Kenya's civil society has faulted the government for the low budgetary allocation for agriculture in the 2022/23 budget.
Kenya's civil society has faulted government for the low budgetary allocation for agriculture in the 2022/23 budget.
The National Treasury has set aside Sh46 billion for agriculture despite the sector contributing 25 per cent of Kenya's Gross domestic product (GDP).
This is a cutback from the current year's allocation of Sh60 billion, raising concerns as 70 per cent of Kensya's population relies on the sector for survival.
"We cannot continue denying the agricultural sector and food-related sectors funds, at the expense of sectors like infrastructure,"Route to Food Programme Coordinator Emmanuel Atamba saidat a press conference on Wednesday.

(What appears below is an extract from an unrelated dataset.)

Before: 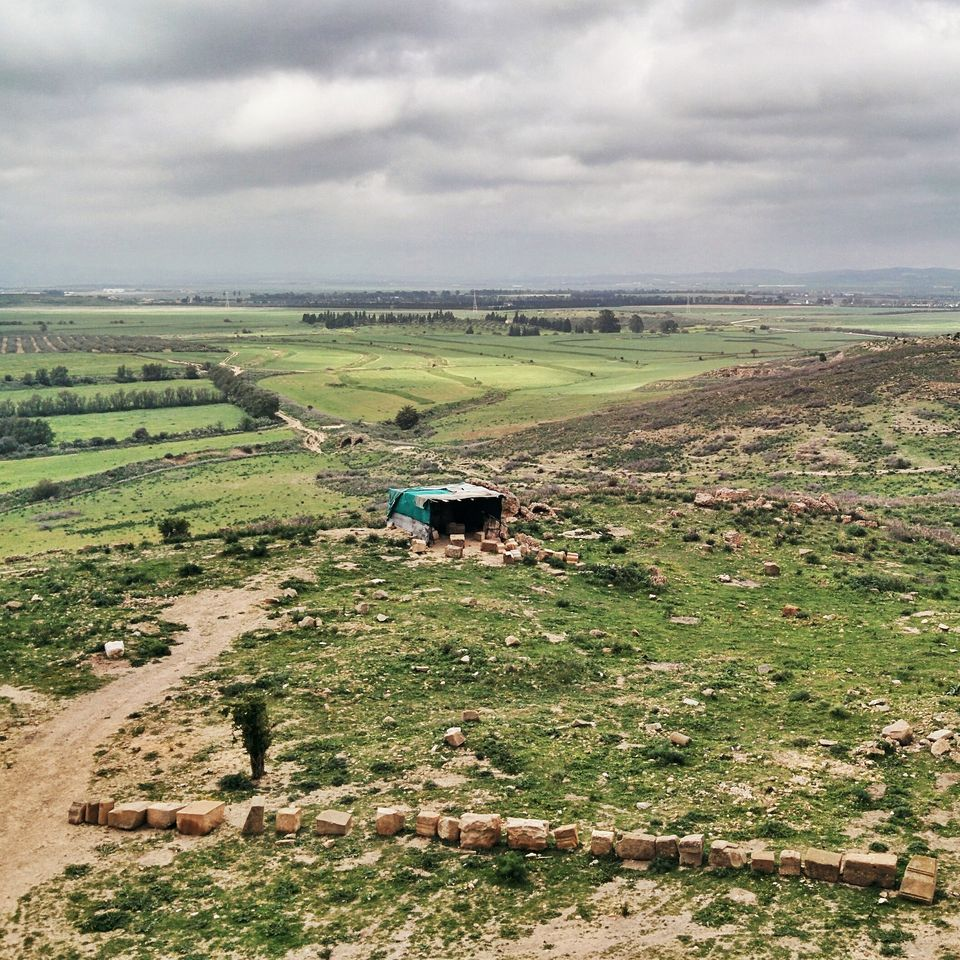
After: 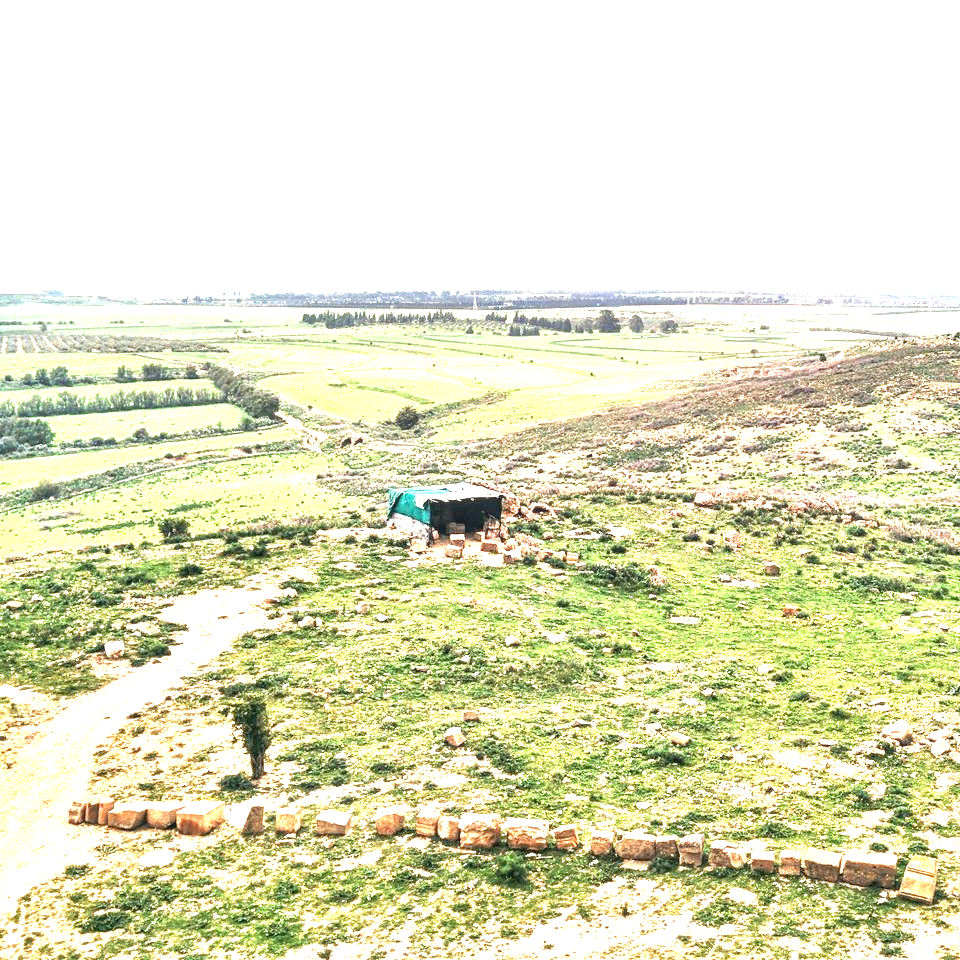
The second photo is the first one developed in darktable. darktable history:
exposure: black level correction 0, exposure 1.975 EV, compensate exposure bias true, compensate highlight preservation false
local contrast: on, module defaults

In the 2022/23 budget presented in the National Assembly last week, a paltry 1.39 per cent was allocated to agriculture despite the Kenyan government being a signatory to the Maputo Declaration committing to allocate at least 10 per cent of its budget to agriculture.
If Kenya applied its commitment in the declaration, the sector should have received at least Sh330 billion out of the Sh3.3 trillion budget.
Food security is a crucial part of President Uhuru Kenyatta's legacy under the Big Four Agenda alongside affordable housing, manufacturing and Universal Healthcare.
The civil society questioned why he would agree to a Sh212.5 billion budget for infrastructure while the food sector suffers.
The chronic hunger in the country that has now affected over 3.5 million people in Arid and Semi-Arid Lands (ASAL) in Kenya according to the latest Integrated Food Security Classification analysis.
The population affected are in Baringo, Garissa, Isiolo, Mandera, Marsabit, Tana River, Turkana and Wajir. These are regions with predominantly pastoral livelihoods.
On September 8,2021, the government declared drought a national disaster and instructed the Treasury and the Interior ministry to spearhead efforts to assist affected households.
President Uhuru further announced allocation of Sh2 billion to address the hunger crisis caused by the drought.
However, the civil society including Rural Outreach Africa (ROA), Kenya Parliamentary Human Rights Association (KEPHRA) and Consumers Grassroot Association (CGA) claim no money has been received by the affected people to date.